I took advantage of the free time during the day to get some shopping done. As per tradition, I'll spare you the boring details in this post and then go into some exciting details about what I bought in a separate post. Needless to say, I am overall rather happy with my purchases this year, with only a few disappointments.

It also meant that I was free to catch some of the seminars in between bouts of game shopping. Ken Hite did his typical City Building seminar, this time with a post-apocalypse theme. Then shopping before a seminar on indie RPGs by Jason Walters, the guy who runs Indie Press Revolution. I'm regretting not staying after the seminar to introduce myself, since I do sell my game through his company, but I had signed up for a game that was starting immediately after the seminar on another floor of the hotel.

And that game was Mecha vs Kaiju, a setting for Fate Core.
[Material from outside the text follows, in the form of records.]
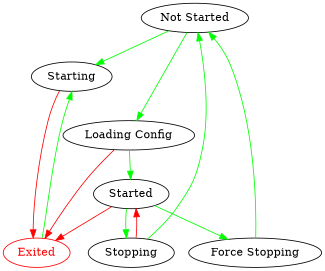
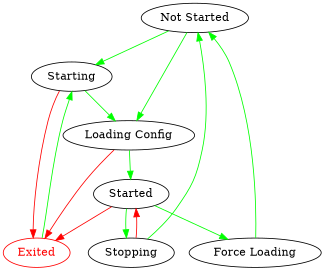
  digraph {
    edge [color=green]
    n1 [label="Not Started"]
    n2 [label=Starting]
    n3 [label="Loading Config"]
    n4 [color=red fontcolor=red label=Exited]
    n5 [label=Started]
    n6 [label=Stopping]
-   n7 [label="Force Stopping"]
+   n7 [label="Force Loading"]
    n1 -> n2
    n1 -> n3
+   n2 -> n3
    n2 -> n4 [color=red]
    n3 -> n4 [color=red]
    n3 -> n5
    n4 -> n2
    n5 -> n4 [color=red]
    n5 -> n6
    n5 -> n7
    n6 -> n1
    n6 -> n5 [color=red]
    n7 -> n1
  }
Although I didn't realize it at the beginning of the session, but the GM was the setting's designer. Always cool when you can do that sort of thing. The other fun thing is that we generated our characters during the play session.

As I've said before, most con games I've played in have used pregenerated characters. The interesting thing this time was that Fate character generation can be an intensive process. Not a lot of math or anything like that. Just a lot of examination of "Just who is my guy, exactly?" And part of that process is talking with your fellow players and figuring out "Just who is my guy to you, exactly?"

Needless to say, this took a lot of time, so the adventure proper was very simple. The formation of a sentai team, told in 2 fight scenes with some exposition in the middle. It was fun, but a little frustrating. My concept was of a guy who is very modest, but keeps finding himself in the middle of events. But the sentai fighting style that he wound up using was very showy and uncomfortable for him, so at the end of the session, I declared that my characters was officially the "Sixth Ranger" of the team.

Sunday morning was my wife's chance to play in a game without me. Another Fate game, this time using pregenerated characters in an established universe. The Steven Universe, actually. (If they don't call it that, they should.) My wife went in wanting to play Amethyst, but after some negotiation settled on Steven's friend Connie.

While she did that, I checked out Ken Hite's "What's Cool" seminar and adjusted my shopping list accordingly. Which did lead to one of my disappointments, but more on that later.

We then spent the evening taking advantage of the hotel pool and doing a little pre-packing to make checking out in the morning a little easier. We actually bring an extra, empty suitcase along with us that always makes the return trip full.